La troisième partie («Le royaume de l’ombre») est consacrée aux représentations et à l’imaginaire de la nuit chez les Anciens. La Nuit personnifiée intervient dans plusieurs épisodes mythologiques (dès l’Iliade où elle protège le Sommeil de la colère de Zeus) ou dans des récits allégoriques. La nuit apparaît aussi comme un symbole de l’ignorance dès les philosophes présocratiques Héraclite et Parménide, sans parler de Platon et des néo-platoniciens qui opposent la nuit de l’erreur et de l’illusion à la clarté de l’Intelligible. On retrouve une conception semblable chez les Pères de l’Eglise. Les ténèbres nocturnes sont pour eux un symbole des forces du mal. Déjà, chez Hésiode, la Nuit était présentée comme la mère d’une lignée maléfique incarnant tous les maux affligeant les hommes. La nuit est aussi le temps des rêves, auxquels les Anciens accordent souvent une valeur oraculaire, même si dans l’Odyssée Pénélope distingue les rêves mensongers qui viennent par la porte d’ivoire des songes véridiques qui viennent par la porte de corne. Au contraire, Aristote et Cicéron privilégient des explications rationalistes des rêves, leur déniant tout caractère divin ou prémonitoire. Mais de nombreux médecins interprètent les rêves comme des signes de maladies, et le culte d’Asclépios implique des incubations sacrées au cours desquelles les patients reçoivent des rêves thérapeutiques. Artémidore offre avec son Onirocritique un des traités les plus fameux d’interprétation des songes. La nuit est également le domaine de la Lune dont les représentations sont aussi riches que celles de la Nuit. Astre de la fécondité, elle régit tout ce qui croît et décroît : les marées, la croissance végétale et animale, les règles des femmes, les fièvres et certaines folies…

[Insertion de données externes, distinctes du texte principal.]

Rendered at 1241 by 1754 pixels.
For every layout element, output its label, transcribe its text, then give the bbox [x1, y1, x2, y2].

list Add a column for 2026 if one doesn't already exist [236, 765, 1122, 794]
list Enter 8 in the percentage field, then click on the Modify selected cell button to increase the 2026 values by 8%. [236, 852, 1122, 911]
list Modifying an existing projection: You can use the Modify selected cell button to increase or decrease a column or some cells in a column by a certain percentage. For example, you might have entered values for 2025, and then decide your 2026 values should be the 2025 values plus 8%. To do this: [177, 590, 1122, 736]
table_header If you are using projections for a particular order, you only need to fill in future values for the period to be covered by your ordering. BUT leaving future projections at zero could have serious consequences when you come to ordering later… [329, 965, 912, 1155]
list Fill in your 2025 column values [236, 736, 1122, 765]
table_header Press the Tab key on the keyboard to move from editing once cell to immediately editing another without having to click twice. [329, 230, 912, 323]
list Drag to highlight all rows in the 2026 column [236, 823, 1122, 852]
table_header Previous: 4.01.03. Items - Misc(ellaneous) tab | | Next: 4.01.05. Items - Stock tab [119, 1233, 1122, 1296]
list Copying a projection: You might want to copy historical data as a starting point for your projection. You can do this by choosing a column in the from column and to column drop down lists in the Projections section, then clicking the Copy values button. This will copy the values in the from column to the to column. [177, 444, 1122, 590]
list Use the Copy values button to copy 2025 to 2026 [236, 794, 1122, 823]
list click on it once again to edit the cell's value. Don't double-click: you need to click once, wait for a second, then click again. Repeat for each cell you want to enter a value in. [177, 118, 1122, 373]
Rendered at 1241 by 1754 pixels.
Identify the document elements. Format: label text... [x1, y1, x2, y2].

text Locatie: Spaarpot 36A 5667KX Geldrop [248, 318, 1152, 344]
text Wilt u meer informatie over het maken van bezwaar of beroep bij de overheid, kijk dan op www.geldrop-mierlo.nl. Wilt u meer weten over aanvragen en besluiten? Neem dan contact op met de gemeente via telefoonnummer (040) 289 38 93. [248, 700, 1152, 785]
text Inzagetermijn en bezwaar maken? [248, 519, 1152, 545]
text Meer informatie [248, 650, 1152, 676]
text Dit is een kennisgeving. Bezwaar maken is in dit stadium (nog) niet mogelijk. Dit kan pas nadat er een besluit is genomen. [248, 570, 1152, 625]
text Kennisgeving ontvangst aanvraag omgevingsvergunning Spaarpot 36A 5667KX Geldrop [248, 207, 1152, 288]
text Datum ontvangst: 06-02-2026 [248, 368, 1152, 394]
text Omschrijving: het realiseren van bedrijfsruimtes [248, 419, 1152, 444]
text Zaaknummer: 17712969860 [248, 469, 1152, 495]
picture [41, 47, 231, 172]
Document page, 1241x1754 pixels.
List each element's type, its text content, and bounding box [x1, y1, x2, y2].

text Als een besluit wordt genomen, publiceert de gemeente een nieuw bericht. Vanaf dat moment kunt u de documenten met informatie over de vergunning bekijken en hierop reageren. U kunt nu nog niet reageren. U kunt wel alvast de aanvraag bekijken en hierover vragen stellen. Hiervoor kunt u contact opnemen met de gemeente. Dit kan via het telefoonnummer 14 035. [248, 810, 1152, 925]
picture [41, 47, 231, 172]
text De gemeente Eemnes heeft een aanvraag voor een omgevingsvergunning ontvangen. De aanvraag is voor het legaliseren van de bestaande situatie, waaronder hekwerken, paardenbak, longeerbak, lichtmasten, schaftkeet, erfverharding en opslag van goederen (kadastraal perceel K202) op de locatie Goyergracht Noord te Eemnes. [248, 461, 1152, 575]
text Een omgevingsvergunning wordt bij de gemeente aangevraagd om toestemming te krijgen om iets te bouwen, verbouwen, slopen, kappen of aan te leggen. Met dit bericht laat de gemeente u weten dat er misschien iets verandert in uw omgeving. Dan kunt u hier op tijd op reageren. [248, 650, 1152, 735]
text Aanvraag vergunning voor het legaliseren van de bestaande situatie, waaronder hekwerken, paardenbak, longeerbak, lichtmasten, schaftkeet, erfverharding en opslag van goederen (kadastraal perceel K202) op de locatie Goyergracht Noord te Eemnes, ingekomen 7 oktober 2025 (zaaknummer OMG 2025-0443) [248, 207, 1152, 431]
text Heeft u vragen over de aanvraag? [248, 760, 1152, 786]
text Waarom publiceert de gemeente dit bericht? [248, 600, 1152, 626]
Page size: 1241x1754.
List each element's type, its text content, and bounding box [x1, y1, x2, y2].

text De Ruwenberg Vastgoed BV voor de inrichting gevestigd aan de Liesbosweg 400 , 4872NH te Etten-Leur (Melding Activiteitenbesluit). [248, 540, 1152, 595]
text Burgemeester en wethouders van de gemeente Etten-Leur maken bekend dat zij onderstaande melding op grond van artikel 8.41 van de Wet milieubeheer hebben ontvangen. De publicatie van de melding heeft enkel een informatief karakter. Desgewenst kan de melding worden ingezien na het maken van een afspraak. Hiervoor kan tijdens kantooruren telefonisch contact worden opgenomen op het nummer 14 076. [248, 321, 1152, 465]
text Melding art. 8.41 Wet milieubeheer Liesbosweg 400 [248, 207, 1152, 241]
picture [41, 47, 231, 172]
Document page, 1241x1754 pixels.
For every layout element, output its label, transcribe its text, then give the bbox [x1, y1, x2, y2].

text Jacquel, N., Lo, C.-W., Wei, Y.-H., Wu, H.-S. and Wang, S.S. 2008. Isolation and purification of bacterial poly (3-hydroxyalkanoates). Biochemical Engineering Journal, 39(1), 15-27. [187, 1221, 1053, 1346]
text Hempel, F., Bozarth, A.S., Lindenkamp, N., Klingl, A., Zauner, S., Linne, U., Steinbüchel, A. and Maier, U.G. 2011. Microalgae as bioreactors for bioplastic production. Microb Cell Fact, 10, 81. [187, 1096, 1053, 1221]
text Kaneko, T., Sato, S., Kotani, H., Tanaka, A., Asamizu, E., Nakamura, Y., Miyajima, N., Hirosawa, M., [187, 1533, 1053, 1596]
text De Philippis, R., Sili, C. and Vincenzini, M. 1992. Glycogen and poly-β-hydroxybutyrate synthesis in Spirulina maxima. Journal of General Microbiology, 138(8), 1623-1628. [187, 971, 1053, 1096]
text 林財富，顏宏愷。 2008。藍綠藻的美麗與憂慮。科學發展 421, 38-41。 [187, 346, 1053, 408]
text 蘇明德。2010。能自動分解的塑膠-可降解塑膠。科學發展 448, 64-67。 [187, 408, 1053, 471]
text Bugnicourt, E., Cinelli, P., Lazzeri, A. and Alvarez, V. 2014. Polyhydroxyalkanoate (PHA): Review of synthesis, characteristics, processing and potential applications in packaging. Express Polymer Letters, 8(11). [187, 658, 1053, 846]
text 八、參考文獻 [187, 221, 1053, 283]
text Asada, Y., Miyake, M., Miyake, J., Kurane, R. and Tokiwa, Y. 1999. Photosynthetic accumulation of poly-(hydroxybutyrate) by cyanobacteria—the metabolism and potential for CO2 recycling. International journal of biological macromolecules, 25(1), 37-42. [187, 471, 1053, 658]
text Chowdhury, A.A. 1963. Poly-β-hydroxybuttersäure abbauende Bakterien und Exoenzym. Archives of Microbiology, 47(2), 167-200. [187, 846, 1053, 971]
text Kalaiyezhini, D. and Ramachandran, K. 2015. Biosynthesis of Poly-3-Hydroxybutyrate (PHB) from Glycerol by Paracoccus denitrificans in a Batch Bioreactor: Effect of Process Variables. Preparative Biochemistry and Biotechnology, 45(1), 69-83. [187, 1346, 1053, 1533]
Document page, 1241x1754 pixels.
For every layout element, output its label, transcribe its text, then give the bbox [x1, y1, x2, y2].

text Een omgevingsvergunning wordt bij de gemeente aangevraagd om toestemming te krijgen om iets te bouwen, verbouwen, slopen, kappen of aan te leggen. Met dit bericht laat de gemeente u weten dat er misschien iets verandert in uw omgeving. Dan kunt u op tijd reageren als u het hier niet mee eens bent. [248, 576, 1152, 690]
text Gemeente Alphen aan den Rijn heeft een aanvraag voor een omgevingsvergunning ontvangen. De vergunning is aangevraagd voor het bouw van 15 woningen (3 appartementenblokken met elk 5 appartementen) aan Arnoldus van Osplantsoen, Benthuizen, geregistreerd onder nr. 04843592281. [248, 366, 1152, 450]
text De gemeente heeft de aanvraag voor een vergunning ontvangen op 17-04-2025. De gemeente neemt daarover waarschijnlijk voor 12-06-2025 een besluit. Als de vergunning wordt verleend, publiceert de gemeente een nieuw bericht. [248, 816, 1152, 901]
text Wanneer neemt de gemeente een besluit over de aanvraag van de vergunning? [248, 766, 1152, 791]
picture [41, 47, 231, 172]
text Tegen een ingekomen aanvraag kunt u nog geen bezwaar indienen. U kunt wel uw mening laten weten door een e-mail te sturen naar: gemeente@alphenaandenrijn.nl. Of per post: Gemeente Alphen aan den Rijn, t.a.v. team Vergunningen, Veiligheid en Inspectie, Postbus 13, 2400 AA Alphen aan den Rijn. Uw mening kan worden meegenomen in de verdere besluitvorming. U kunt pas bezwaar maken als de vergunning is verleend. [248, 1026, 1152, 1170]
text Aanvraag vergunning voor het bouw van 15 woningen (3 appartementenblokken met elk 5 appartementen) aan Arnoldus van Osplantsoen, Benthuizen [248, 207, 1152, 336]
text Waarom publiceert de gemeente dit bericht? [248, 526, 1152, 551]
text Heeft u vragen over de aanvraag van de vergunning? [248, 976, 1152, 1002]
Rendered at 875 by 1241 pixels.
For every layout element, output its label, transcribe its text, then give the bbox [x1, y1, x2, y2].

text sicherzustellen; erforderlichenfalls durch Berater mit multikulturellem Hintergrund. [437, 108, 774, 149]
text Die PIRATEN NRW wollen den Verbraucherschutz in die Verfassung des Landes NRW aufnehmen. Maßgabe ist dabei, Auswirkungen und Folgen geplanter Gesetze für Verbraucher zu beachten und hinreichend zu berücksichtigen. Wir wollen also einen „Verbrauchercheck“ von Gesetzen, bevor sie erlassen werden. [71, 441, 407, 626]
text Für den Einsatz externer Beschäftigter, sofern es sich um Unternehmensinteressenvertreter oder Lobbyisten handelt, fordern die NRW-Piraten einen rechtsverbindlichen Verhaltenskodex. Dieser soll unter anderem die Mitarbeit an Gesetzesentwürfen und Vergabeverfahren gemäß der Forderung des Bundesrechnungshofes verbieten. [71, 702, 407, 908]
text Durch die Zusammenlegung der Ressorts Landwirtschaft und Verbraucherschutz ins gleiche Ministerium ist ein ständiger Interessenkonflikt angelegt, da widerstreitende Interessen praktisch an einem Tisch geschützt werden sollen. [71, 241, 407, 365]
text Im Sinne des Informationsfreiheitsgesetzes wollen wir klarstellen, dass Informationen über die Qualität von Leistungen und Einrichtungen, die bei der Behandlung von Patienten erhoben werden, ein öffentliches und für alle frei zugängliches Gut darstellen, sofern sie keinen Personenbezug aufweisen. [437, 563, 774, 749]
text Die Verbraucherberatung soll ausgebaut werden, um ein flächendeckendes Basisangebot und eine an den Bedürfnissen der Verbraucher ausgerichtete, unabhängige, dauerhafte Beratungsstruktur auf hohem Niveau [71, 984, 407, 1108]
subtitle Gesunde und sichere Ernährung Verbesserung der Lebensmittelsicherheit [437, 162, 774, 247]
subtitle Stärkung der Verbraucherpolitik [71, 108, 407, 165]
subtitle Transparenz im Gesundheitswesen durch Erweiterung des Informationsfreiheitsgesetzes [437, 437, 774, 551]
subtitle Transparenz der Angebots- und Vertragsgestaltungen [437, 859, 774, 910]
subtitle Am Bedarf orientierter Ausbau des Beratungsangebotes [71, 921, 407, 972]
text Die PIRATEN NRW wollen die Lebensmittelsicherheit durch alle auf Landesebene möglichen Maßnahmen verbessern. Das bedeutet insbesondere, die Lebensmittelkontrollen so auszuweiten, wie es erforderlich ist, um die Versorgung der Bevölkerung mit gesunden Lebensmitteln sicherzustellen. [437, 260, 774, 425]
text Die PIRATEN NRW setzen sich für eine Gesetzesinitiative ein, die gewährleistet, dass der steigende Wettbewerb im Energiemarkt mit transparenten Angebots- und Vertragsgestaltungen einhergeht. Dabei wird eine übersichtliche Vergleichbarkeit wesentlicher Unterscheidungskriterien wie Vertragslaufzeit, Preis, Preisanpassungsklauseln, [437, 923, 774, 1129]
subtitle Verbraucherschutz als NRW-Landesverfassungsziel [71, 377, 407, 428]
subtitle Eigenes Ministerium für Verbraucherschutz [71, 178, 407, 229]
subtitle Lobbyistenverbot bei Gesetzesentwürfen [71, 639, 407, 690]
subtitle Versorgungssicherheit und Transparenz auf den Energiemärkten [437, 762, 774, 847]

La quatrième et dernière partie («Nuit magique») s’intéresse aux cultes nocturnes (notamment ceux célébrés pendant les pannychies, des fêtes durant toute la nuit, sans oublier les fêtes chrétiennes de Noël et de la veillée pascale), à la nuit des morts, des démons et des sorcières (c’est par excellence le moment d’irruption du surnaturel, notamment de la déesse magicienne Hécate et de son sombre cortège, qui président aux apparitions, terreurs et autres agressions nocturnes). C’est souvent la nuit, également, que les dieux s’adressent aux hommes ou que s’opèrent, chez certains auteurs chrétiens, les extases mystiques.

Comme toujours pour la collection ''Signets'', on trouve à la fin de l’ouvrage de brèves notices sur les auteurs anciens cités, une bibliographie pour aller plus loin (comprenant à la fois les textes anciens et des études contemporaines) et un index des auteurs et des œuvres. Le tout fait de ce recueil un outil précieux pour ceux qui s’intéressent aux différents aspects de la nuit dans l’Antiquité gréco-latine, et même dans l’Antiquité orientale (égyptienne et mésopotamienne), qui a légué aux Grecs et aux Romains nombre de ses conceptions astrologiques et astronomiques, comme le signale l’auteure dans plusieurs de ses commentaires.